Our office door was closed for the lunch hour, but ghosts don't have to knock. Randy the poltergeist made a point of solidifying himself enough to shatter the marbled glass window and he flung himself into the offices, spitting curses that made my ears burn, swear words that he must have heard in the fifth pit of hell. Randy rampaged through the office, spinning the chairs around, making the fluorescent lights flicker more than usual, overturning the plastic potted plant.

Robin and I both ran out of our offices, wondering what the tumult was all about. Sheyenne shouted at the poltergeist, "You can't be in here! We're closed for lunch." He responded by calling her names that even demons wouldn't use in polite company.
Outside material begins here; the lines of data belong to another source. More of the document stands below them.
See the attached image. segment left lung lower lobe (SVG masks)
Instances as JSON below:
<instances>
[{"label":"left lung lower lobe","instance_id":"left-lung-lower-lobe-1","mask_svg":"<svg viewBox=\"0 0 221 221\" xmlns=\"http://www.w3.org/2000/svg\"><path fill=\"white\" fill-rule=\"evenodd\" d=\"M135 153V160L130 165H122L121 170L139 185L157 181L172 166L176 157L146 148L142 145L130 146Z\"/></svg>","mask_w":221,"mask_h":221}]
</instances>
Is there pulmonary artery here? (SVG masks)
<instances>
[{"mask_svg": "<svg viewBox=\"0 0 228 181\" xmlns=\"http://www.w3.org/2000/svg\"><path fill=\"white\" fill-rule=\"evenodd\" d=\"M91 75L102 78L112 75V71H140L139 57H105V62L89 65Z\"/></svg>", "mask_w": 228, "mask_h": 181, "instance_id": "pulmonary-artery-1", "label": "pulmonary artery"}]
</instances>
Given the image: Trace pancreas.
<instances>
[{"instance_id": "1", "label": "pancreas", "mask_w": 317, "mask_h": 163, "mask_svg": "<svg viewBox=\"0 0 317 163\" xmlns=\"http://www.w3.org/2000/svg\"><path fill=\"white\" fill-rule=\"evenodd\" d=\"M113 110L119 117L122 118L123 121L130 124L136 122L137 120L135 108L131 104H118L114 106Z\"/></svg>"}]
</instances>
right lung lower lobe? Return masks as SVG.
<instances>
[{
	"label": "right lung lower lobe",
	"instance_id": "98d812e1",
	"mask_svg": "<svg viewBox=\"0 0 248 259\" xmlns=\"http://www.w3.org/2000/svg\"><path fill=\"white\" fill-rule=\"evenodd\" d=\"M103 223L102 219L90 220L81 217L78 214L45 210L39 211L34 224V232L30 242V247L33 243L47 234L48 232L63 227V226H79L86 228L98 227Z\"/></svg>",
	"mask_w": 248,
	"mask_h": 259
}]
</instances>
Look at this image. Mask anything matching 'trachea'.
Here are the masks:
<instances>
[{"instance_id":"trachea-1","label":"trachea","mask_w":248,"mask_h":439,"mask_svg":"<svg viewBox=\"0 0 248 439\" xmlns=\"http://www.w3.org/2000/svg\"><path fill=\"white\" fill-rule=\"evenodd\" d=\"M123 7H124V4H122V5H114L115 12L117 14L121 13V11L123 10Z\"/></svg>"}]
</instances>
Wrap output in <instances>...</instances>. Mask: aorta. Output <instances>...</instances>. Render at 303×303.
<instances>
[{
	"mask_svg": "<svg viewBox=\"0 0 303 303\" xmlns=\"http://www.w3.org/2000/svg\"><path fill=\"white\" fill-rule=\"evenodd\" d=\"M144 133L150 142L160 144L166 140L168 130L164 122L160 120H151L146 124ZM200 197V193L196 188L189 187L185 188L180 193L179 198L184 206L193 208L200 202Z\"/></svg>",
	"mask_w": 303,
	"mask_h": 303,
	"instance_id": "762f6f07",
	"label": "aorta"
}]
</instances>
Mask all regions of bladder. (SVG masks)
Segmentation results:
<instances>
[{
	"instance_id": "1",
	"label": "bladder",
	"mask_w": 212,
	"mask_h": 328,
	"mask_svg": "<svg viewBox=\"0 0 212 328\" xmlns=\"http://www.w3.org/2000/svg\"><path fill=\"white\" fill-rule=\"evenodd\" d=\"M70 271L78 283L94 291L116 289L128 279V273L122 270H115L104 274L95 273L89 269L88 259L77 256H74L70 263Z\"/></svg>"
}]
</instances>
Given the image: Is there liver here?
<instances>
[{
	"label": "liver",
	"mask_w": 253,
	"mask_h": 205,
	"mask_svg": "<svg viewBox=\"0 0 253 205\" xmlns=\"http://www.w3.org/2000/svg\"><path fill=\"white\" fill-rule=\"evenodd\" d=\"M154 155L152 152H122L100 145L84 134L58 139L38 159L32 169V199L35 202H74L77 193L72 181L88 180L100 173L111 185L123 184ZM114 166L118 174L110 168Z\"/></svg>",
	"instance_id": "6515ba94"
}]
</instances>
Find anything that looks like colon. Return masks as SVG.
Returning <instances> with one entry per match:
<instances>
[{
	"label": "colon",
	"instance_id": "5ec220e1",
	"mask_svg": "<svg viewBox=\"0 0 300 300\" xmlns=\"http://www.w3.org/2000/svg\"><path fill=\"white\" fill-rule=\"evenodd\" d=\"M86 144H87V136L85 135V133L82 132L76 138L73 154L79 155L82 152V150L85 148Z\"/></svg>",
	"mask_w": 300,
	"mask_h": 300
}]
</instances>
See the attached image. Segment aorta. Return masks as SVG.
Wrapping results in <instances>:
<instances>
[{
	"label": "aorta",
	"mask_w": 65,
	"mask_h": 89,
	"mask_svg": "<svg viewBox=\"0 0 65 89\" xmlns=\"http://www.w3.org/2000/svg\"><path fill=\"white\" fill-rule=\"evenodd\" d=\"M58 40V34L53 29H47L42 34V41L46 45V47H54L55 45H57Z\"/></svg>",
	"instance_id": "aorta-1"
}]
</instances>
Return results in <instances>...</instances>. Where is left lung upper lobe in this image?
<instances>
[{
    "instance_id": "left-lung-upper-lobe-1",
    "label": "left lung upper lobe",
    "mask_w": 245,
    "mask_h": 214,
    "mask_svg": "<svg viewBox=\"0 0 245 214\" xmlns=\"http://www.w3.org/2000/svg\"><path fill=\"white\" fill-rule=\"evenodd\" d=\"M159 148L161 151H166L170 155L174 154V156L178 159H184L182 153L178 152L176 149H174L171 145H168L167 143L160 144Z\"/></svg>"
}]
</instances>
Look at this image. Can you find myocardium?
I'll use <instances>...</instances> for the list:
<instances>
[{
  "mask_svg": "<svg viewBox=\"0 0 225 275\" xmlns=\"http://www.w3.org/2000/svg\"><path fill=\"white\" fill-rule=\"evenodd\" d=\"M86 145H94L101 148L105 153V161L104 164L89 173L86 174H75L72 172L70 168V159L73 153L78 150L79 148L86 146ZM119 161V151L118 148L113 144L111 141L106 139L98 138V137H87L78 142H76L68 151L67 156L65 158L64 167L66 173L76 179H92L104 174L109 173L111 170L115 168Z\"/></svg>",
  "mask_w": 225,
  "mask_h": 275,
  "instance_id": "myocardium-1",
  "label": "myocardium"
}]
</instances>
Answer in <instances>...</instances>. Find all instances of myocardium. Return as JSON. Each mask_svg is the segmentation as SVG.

Out of spite, he flung himself upon our file cabinets. Metal drawers flew open with a loud clang. Manila folders sprayed in the air like playing cards from a shuffling machine. All our carefully organized cases, the detailed notes, the depositions, the coffee receipts, became a blizzard of documents.

Sheyenne was a big girl and she had a thick skin, metaphorically speaking, and she could put aside the insults that made me so furious. What she couldn't abide, however, was someone messing with her filing system. "You stop that this instant!"

The poltergeist swelled up and I could imagine his last moments when he had burst out of his recliner to yell at the TV strenuously enough to initiate a heart attack. He inflated himself in an attempt to look fearsome.

Sheyenne was not impressed—and her well-practiced poltergeist powers were far superior to his.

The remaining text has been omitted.